Leaving the work of Behring, Spangberg, Meares, Vancouver, Kotzebue, and other successors of De Fuca and De Fonte in the hyperborean regions, we return to the Spanish in the South, to find our next hero of discovery in an old Jesuit priest named Eusebius Francis Kino, who, in 1658, went forth alone from his Mexican monastery to try and win over the wild tribes of the North to the faith of which he was a minister. With no weapon but the cross, and no food but such as he was able to beg by the way, the father pressed on through the present province of Sonora till he came to a river supposed to have been the Santa Cruz. Following its course, he entered Arizona, and arrived at the junction of the Santa Cruz with the Gila, which in its turn joins the Colorado some miles above its mouth.
Crossing the Gila, Kino ascended its northern bank, and came to a country which he characterizes as the most wonderful ever seen by the eye of man. Its people, who were “kind, generous, and hospitable,” dwelt in well-built villages clustering on the banks of streams, and employed their time in the manufacture of a kind of cotton cloth and of very beautiful feather-work. They were also skillful picture-writers, and on the walls of their public buildings was preserved a pictorial record of their history. Mines of gold and silver—which they understood how to work with considerable skill, though they set but small value on the ore when excavated—promised to yield a splendid return to the emigrant, while immense flocks of sheep and herds of cattle constituted another source of almost inexhaustible wealth.
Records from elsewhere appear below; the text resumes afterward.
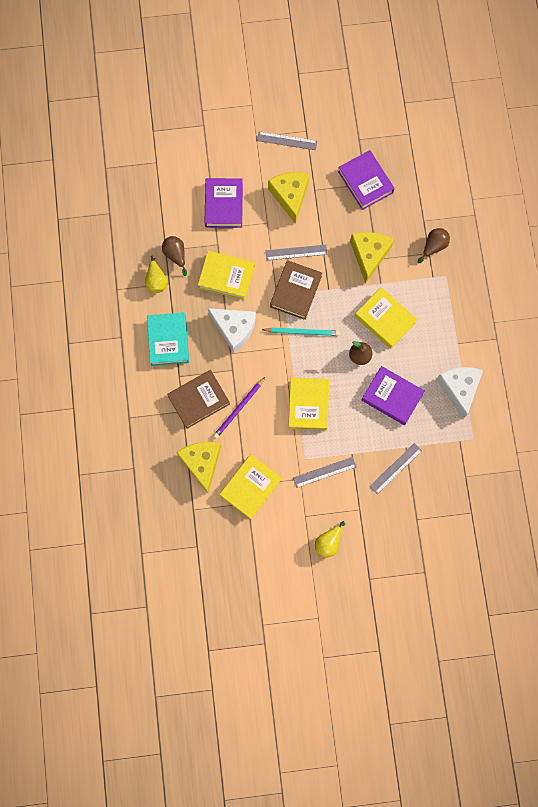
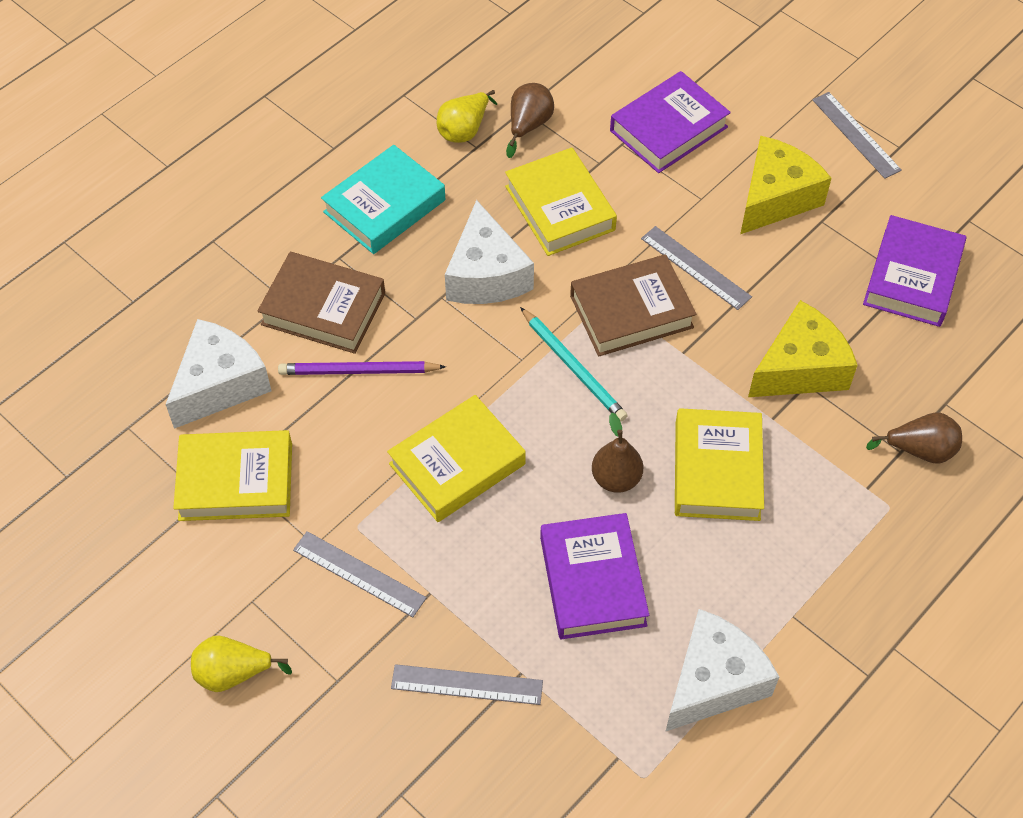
camera: 50 degrees right, 20 degrees down
yellow cheese [176,442,221,493] -> white cheese [165,319,271,429]

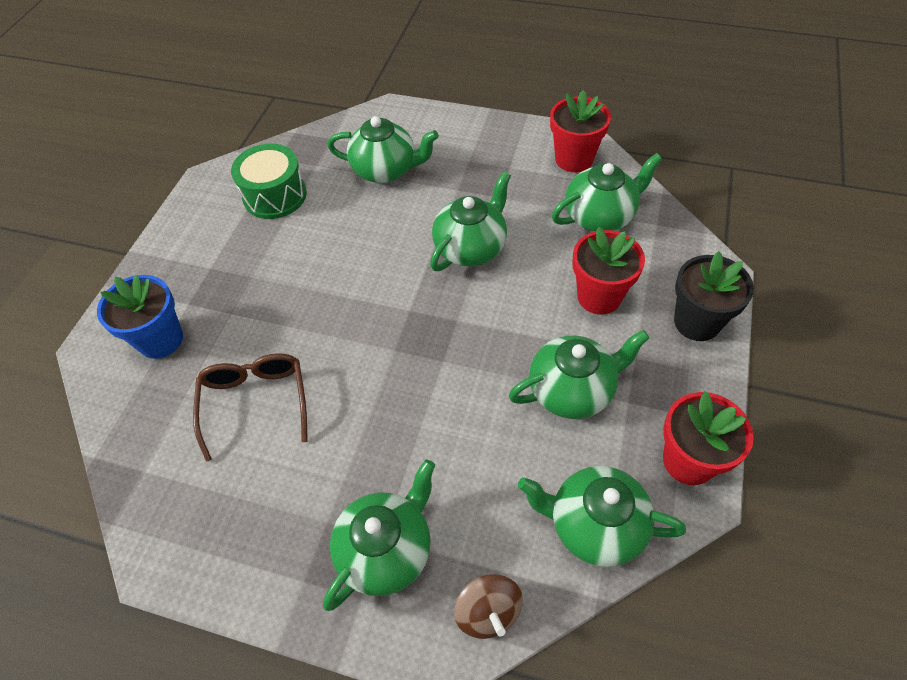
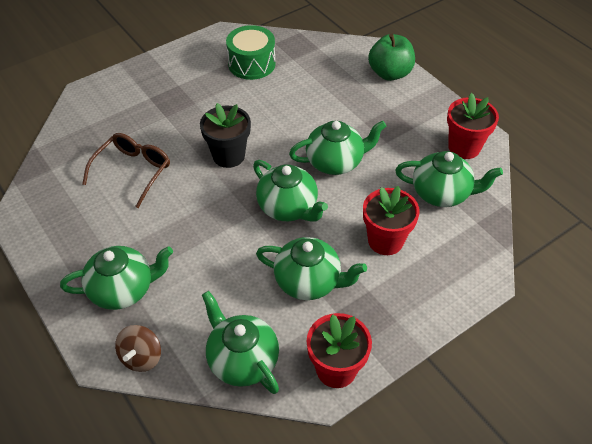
camera: 35 degrees right, 5 degrees down
blue flower pot [97,275,183,359] -> none
green teapot [327,116,439,183] -> green teapot moved to [253,160,328,222]
black flower pot [674,251,754,341] -> black flower pot moved to [200,103,251,168]
none -> green apple [368,34,415,81]

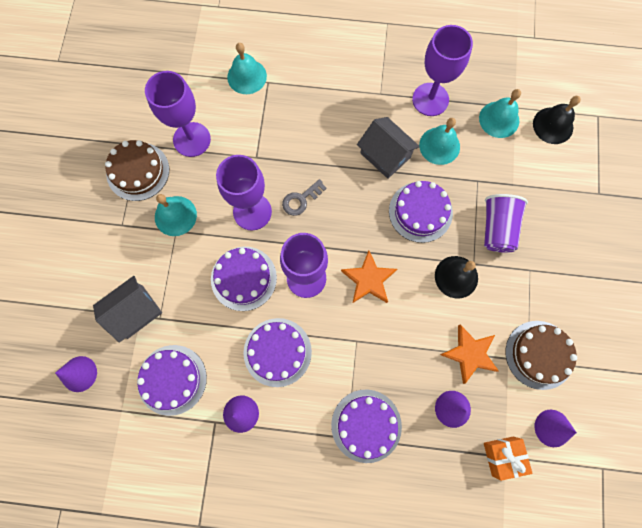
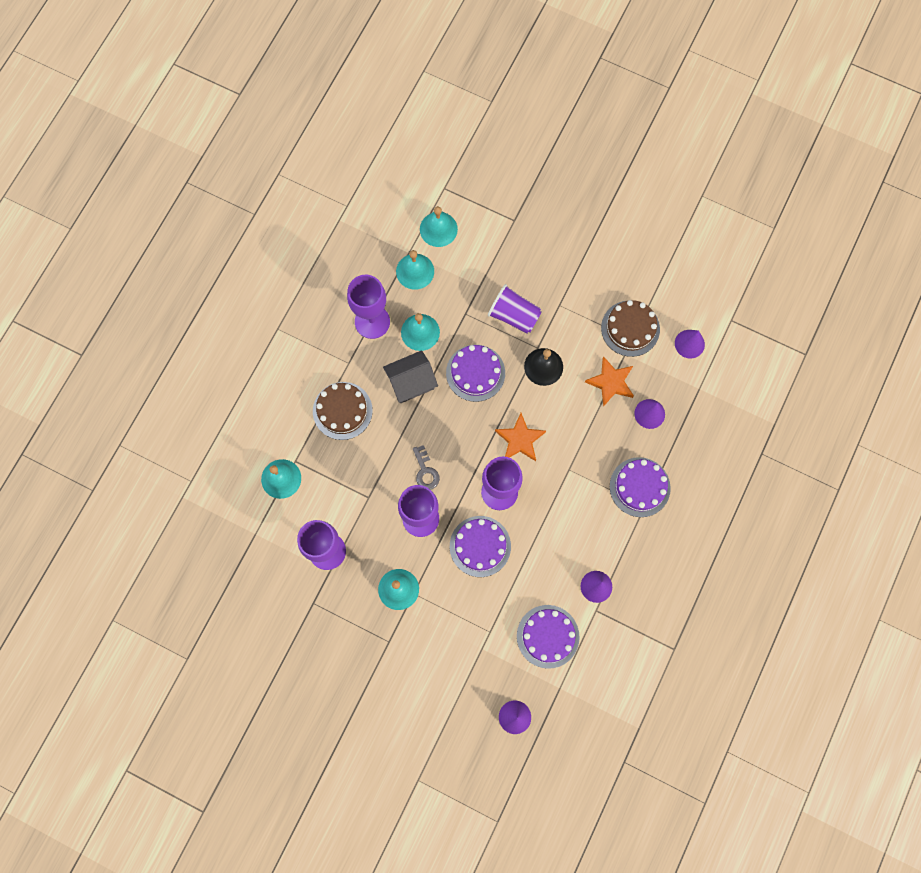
camera: 70 degrees left, 0 degrees up
grey house [93,276,162,343] -> none
brown cake [105,140,169,201] -> brown cake moved to [313,382,373,440]
purple cake [243,318,312,387] -> none
orange gift [484,437,533,481] -> none
black bell [533,96,581,144] -> turquoise bell [420,206,458,247]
Worshiping the sun as the one supreme God, these simple yet intelligent natives kept a fire ever burning on their altars in his honor. With its undying flame they connected their own prosperity, and they therefore showed little readiness to substitute for it any less material guarantee of well-being. Father Kino made few converts to the belief in the spiritual God, whose altar is the heart, and whose chief purifying agent is adversity; and, passing on among the fire-worshipers, he trod his weary way in a north-westerly direction till he came to the so-called Fire Mountain, supposed to have been the San Francisco Mountain. Here he altered his course for the East, and after a long tramp through the forest, he reached the head-waters of the Mimbres, the course of which he followed till its waters suddenly sunk away in the earth, a phenomenon often since commented upon by modern travelers.